Requirement:
Your output should be the line with "을 더욱 강화하는 요인으로 작용할 것이다." plus all following lines to the end of the records, exactly as written and nothing more.

Data extracted from a collection:
§ §
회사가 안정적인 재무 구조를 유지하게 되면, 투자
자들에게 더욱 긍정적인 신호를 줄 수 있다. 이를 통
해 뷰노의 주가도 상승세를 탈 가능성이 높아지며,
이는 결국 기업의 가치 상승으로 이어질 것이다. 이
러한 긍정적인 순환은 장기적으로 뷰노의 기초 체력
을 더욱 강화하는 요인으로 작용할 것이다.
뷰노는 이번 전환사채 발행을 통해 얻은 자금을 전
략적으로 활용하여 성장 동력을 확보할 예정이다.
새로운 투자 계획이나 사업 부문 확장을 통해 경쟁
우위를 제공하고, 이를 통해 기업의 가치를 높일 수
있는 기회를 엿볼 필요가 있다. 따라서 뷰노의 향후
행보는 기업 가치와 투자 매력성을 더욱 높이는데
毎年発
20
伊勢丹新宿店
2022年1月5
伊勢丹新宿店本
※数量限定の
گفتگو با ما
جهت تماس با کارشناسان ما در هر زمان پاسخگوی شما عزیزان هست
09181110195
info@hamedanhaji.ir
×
§ §
Answer box:
을 더욱 강화하는 요인으로 작용할 것이다.
뷰노는 이번 전환사채 발행을 통해 얻은 자금을 전
략적으로 활용하여 성장 동력을 확보할 예정이다.
새로운 투자 계획이나 사업 부문 확장을 통해 경쟁
우위를 제공하고, 이를 통해 기업의 가치를 높일 수
있는 기회를 엿볼 필요가 있다. 따라서 뷰노의 향후
행보는 기업 가치와 투자 매력성을 더욱 높이는데
毎年発
20
伊勢丹新宿店
2022年1月5
伊勢丹新宿店本
※数量限定の
گفتگو با ما
جهت تماس با کارشناسان ما در هر زمان پاسخگوی شما عزیزان هست
09181110195
info@hamedanhaji.ir
×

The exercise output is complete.